1. Automatize as interações transacionais, ao mesmo tempo que facilita as conexões humanas. Pegue e vá às compras , ou dê aos clientes a opção de saudade de um Uber ou Lyft, denunciando um buraco ou encomendando uma pizzade um dispositivo móvel, melhora a qualidade do serviço, tornando as transações mais fáceis e rápidas de realizar. No entanto, as empresas não devem controlar os clientes em uma transação digital. Quando eles precisam de ajuda, uma conexão instantânea com um humano gracioso e bem informado deve ser um pequeno passeio, clique ou toque. Embora a loja Amazon Go não tenha caixas, tem muitos humanos úteis prontos para dar suporte ou experiência. Fazer o pivô para uma pessoa simples permite aos clientes e empresas obter os benefícios de conveniência e eficiência do serviço automatizado, garantindo ao mesmo tempo que o cliente se sente apoiado. Se projetado corretamente, as interações automatizadas devem melhorar a satisfação e lealdade, e não as corromper .
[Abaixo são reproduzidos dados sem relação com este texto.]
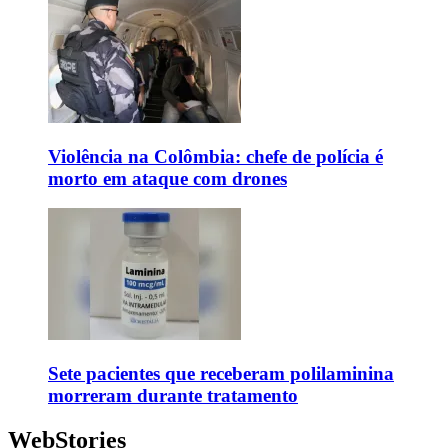
Violência na Colômbia: chefe de polícia é
morto em ataque com drones
Sete pacientes que receberam polilaminina
morreram durante tratamento
WebStories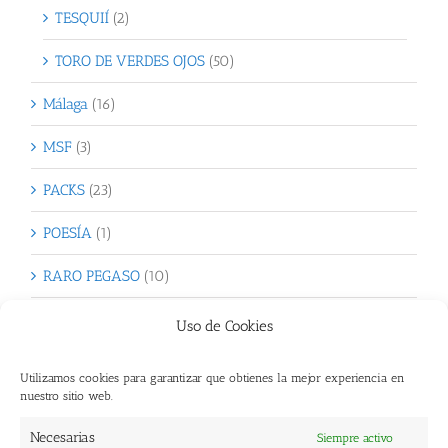
TESQUIÍ
(2)
TORO DE VERDES OJOS
(50)
Málaga
(16)
MSF
(3)
PACKS
(23)
POESÍA
(1)
RARO PEGASO
(10)
SAN VALENTÍN
(31)
Uso de Cookies
Sin categoría
(1)
Utilizamos cookies para garantizar que obtienes la mejor experiencia en
nuestro sitio web.
TOTÓ
(4)
Necesarias
Siempre activo
Verdes Brotes
(10)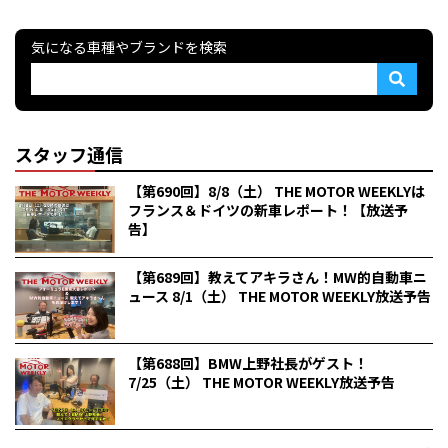
気になる車種やブランドを検索
スタッフ通信
【第690回】8/8（土） THE MOTOR WEEKLYは
フランス＆ドイツの新車レポート！【放送予
告】
【第689回】教えてアキラさん！MW的自動車ニ
ュース 8/1（土） THE MOTOR WEEKLY放送予告
【第688回】BMW上野社長がゲスト！
7/25（土） THE MOTOR WEEKLY放送予告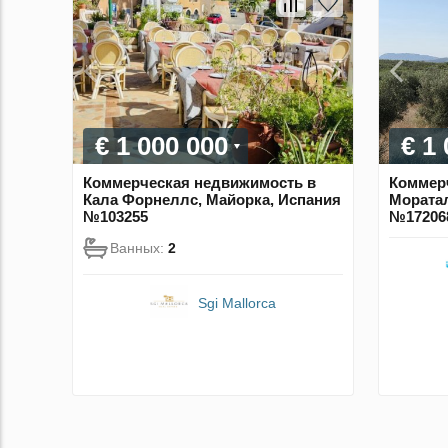
€ 1 000 000
€ 1
Коммерческая недвижимость в
Коммер
Кала Форнеллс, Майорка, Испания
Моратал
№103255
№17206
Ванных:
2
Sgi Mallorca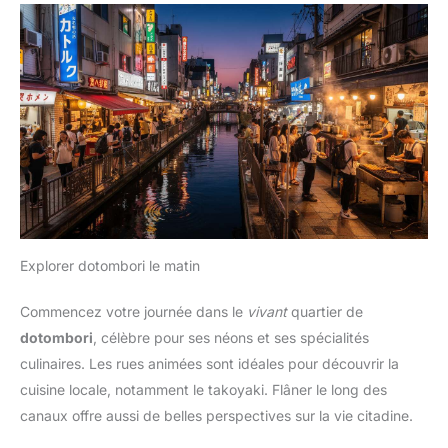
Explorer dotombori le matin
Commencez votre journée dans le
vivant
quartier de
dotombori
, célèbre pour ses néons et ses spécialités
culinaires. Les rues animées sont idéales pour découvrir la
cuisine locale, notamment le takoyaki. Flâner le long des
canaux offre aussi de belles perspectives sur la vie citadine.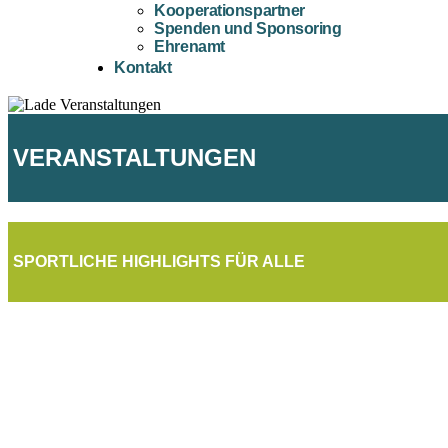
Kooperationspartner
Spenden und Sponsoring
Ehrenamt
Kontakt
VERANSTALTUNGEN
SPORTLICHE HIGHLIGHTS FÜR ALLE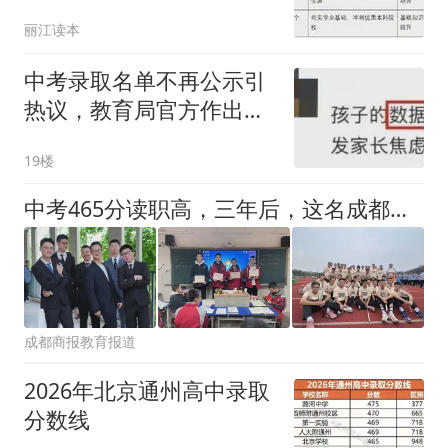
丽江读本
中考录取名单不再公示引
热议，教育局官方作出回
应
19楼
中考465分读职高，三年后，这名成都男生考进了双一流大学
成都商报教育报道
2026年北京通州高中录取
分数线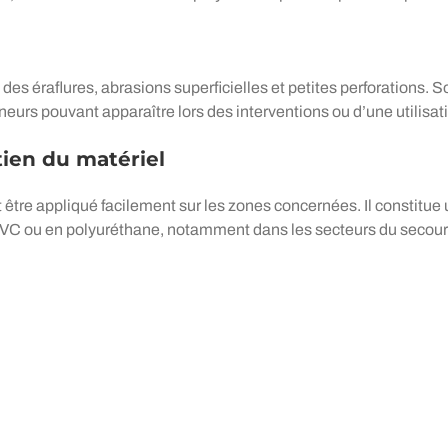
es éraflures, abrasions superficielles et petites perforations. S
rs pouvant apparaître lors des interventions ou d’une utilisati
tien du matériel
tre appliqué facilement sur les zones concernées. Il constitue
PVC ou en polyuréthane, notamment dans les secteurs du secour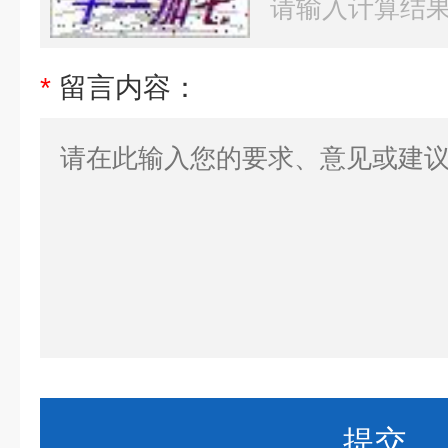
*
留言内容：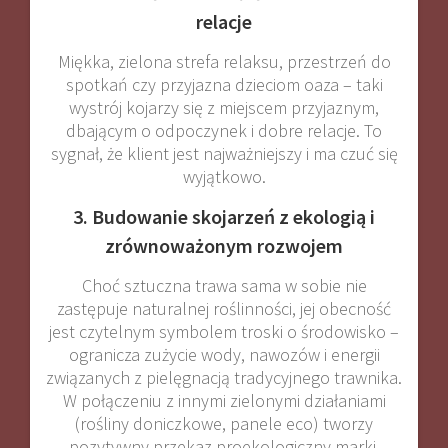
relacje
Miękka, zielona strefa relaksu, przestrzeń do
spotkań czy przyjazna dzieciom oaza – taki
wystrój kojarzy się z miejscem przyjaznym,
dbającym o odpoczynek i dobre relacje. To
sygnał, że klient jest najważniejszy i ma czuć się
wyjątkowo
.
3. Budowanie skojarzeń z ekologią i
zrównoważonym rozwojem
Choć sztuczna trawa sama w sobie nie
zastępuje naturalnej roślinności, jej obecność
jest czytelnym symbolem troski o środowisko –
ogranicza zużycie wody, nawozów i energii
związanych z pielęgnacją tradycyjnego trawnika.
W połączeniu z innymi zielonymi działaniami
(rośliny doniczkowe, panele eco) tworzy
pozytywny przekaz proekologiczny marki
.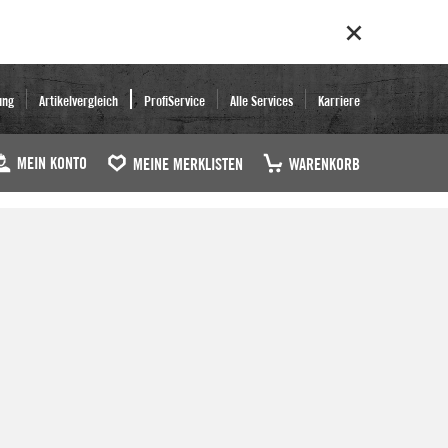
ung
Artikelvergleich
ProfiService
Alle Services
Karriere
MEIN KONTO
MEINE MERKLISTEN
WARENKORB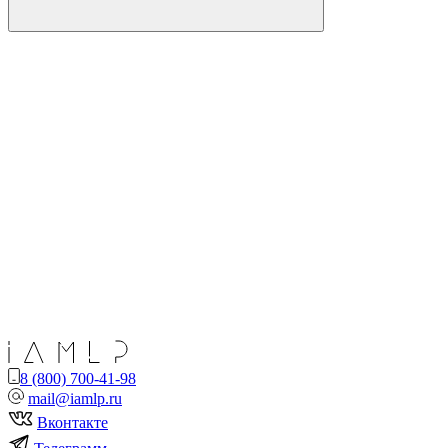
8 (800) 700-41-98
mail@iamlp.ru
Вконтакте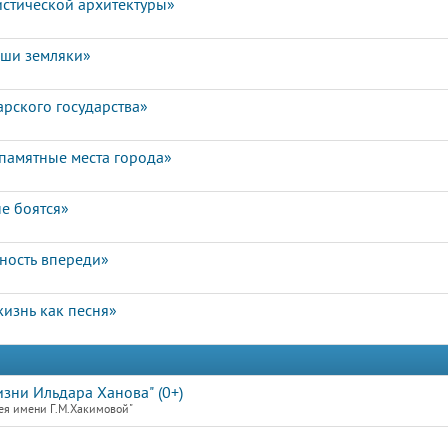
истической архитектуры»
аши земляки»
арского государства»
памятные места города»
е боятся»
чность впереди»
изнь как песня»
зни Ильдара Ханова" (0+)
ея имени Г.М.Хакимовой"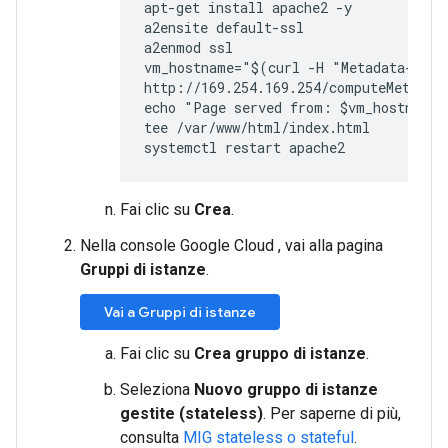
apt-get install apache2 -y

a2ensite default-ssl

a2enmod ssl

vm_hostname="$(curl -H "Metadata-Flav
http://169.254.169.254/computeMetadata
echo "Page served from: $vm_hostname" 
tee /var/www/html/index.html

Fai clic su
Crea
.
Nella console Google Cloud , vai alla pagina
Gruppi di istanze
.
Vai a Gruppi di istanze
Fai clic su
Crea gruppo di istanze
.
Seleziona
Nuovo gruppo di istanze
gestite (stateless)
. Per saperne di più,
consulta
MIG stateless o stateful
.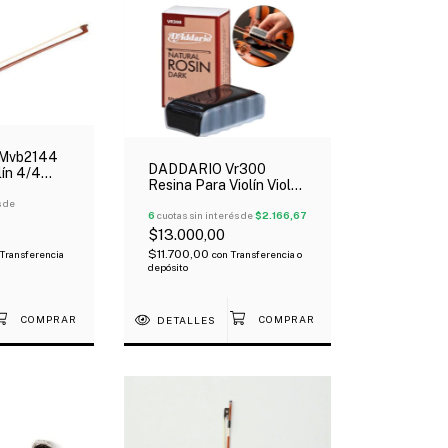
Mvb2144
DADDARIO Vr300
lín 4/4
Resina Para Violín Viola
Natural Con Grip Oscuro
s de
6
cuotas sin interés de
$2.166,67
$13.000,00
$11.700,00
Transferencia
con
Transferencia o
depósito
DETALLES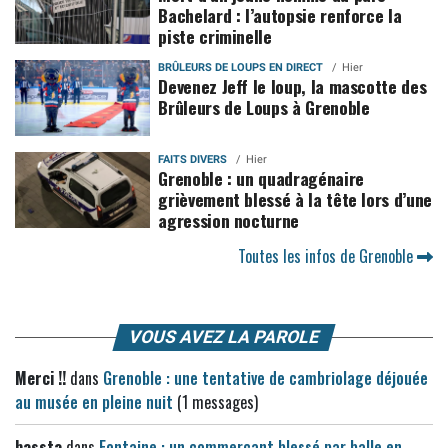
Bachelard : l’autopsie renforce la
piste criminelle
BRÛLEURS DE LOUPS EN DIRECT
Hier
Devenez Jeff le loup, la mascotte des
Brûleurs de Loups à Grenoble
FAITS DIVERS
Hier
Grenoble : un quadragénaire
grièvement blessé à la tête lors d’une
agression nocturne
Toutes les infos de Grenoble
VOUS AVEZ LA PAROLE
Merci !!
dans
Grenoble : une tentative de cambriolage déjouée
au musée en pleine nuit
(1 messages)
bassta
dans
Fontaine : un commerçant blessé par balle en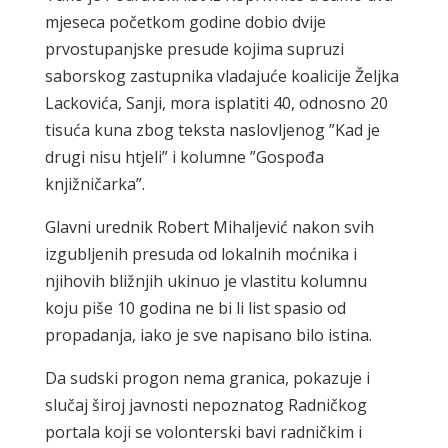
mjeseca početkom godine dobio dvije
prvostupanjske presude kojima supruzi
saborskog zastupnika vladajuće koalicije Željka
Lackovića, Sanji, mora isplatiti 40, odnosno 20
tisuća kuna zbog teksta naslovljenog ”Kad je
drugi nisu htjeli” i kolumne ”Gospođa
knjižničarka”.
Glavni urednik Robert Mihaljević nakon svih
izgubljenih presuda od lokalnih moćnika i
njihovih bližnjih ukinuo je vlastitu kolumnu
koju piše 10 godina ne bi li list spasio od
propadanja, iako je sve napisano bilo istina.
Da sudski progon nema granica, pokazuje i
slučaj široj javnosti nepoznatog Radničkog
portala koji se volonterski bavi radničkim i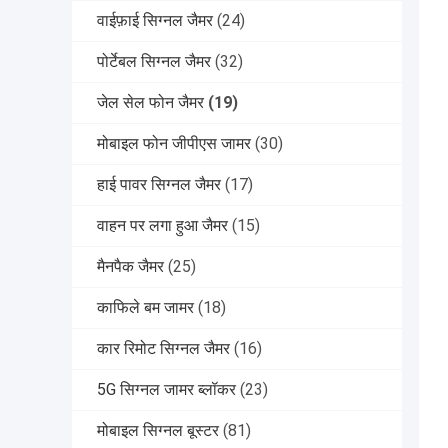
वाईफ़ाई सिग्नल जैमर
(24)
पोर्टेबल सिग्नल जैमर
(32)
जेल सेल फोन जैमर
(19)
मोबाइल फोन जीपीएस जामर
(30)
हाई पावर सिग्नल जैमर
(17)
वाहन पर लगा हुआ जैमर
(15)
मैनपैक जैमर
(25)
काफिले बम जामर
(18)
कार रिमोट सिग्नल जैमर
(16)
5G सिग्नल जामर ब्लॉकर
(23)
मोबाइल सिग्नल बूस्टर
(81)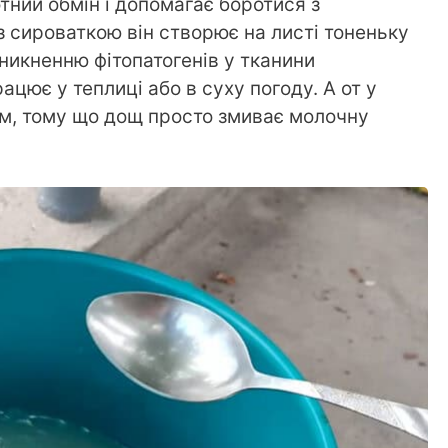
тний обмін і допомагає боротися з
 сироваткою він створює на листі тоненьку
никненню фітопатогенів у тканини
ацює у теплиці або в суху погоду. А от у
м, тому що дощ просто змиває молочну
2. Apoie os funcionários sem entrar no seu caminho Existem muitas oportunidades para criar tecnologias que apoiem os esforços dos funcionários para criar valor para os clientes. O truque é como projetar essas soluções para que elas não prejudiquem a conexão humana que as pessoas estão exclusivamente equipadas para fazer. As soluções existentes ainda não atingiram a marca, levando os líderes de uma cadeia de café em rápido crescimento a atrasar a introdução de um sistema automatizado de ponto de venda, achando que isso prejudicou a conexão que eles queriam fazer com seus clientes.Desligar o contato visual com um cliente para revisar um pedido em uma tela ou para caçar freneticamente a combinação certa de chaves de entrada de pedidos, pode ser tão perturbador para uma interação quanto retirar seu iPhone na mesa do jantar. Se projetado corretamente, a tecnologia deve ajudar a criar um ambiente que permita que os funcionários se excamem confortavelmente, sem estresse ou angústia, enquanto não impedem a interação.

3. Melhorar o envolvimento do cliente e dos funcionários. O serviço pode ser mais eficiente e satisfatório quando clientes e funcionários são visíveis um para o outro Em vez de aumentar a diferença entre clientes e funcionários, a tecnologia pode ser usada para melhorar a conexão . Por exemplo, os clientes que pedem pizza da Domino podem usar o Domino’s Pizza Tracker para “ver” o trabalho que os funcionários estão fazendo por eles enquanto estão fazendo isso. Os clientes também podem enviar mensagens pré-especificadas aos funcionários que estão fazendo o trabalho para expressar sua apreciação. É uma vitória para ambos os lados. 

4. Engajar os clientes de maneiras que não irão fazer com que os prestadores de serviços humanos se encolhem. Se uma ação fosse vista como irritante quando realizada por uma pessoa, é provável que seja irritante quando executado pela tecnologia. A aplicação desta simples heurística ajudará os gerentes a evitar uma ampla gama de transgressões tecnológicas de senso comum. O tempo de um cliente é valioso, então não esmague com textos e emails não solicitados . Não desencadene os discadores automáticos para solicitar respostas para ofertas pouco atraentes e pesquisas digitais. Não conduza os clientes com uma árvore de telefone sem fim se houver uma probabilidade muito baixa de que eles realmente atinjam uma pessoa .

Lembre-se: o diabo está nos detalhes do design do serviço, mas os melhores usos da tecnologia são susceptíveis de fazer com que clientes e funcionários se sintam mais, em vez de menos, valiosos para a sua organização. Também é provável que o serviço se sinta mais, em vez de menos humano.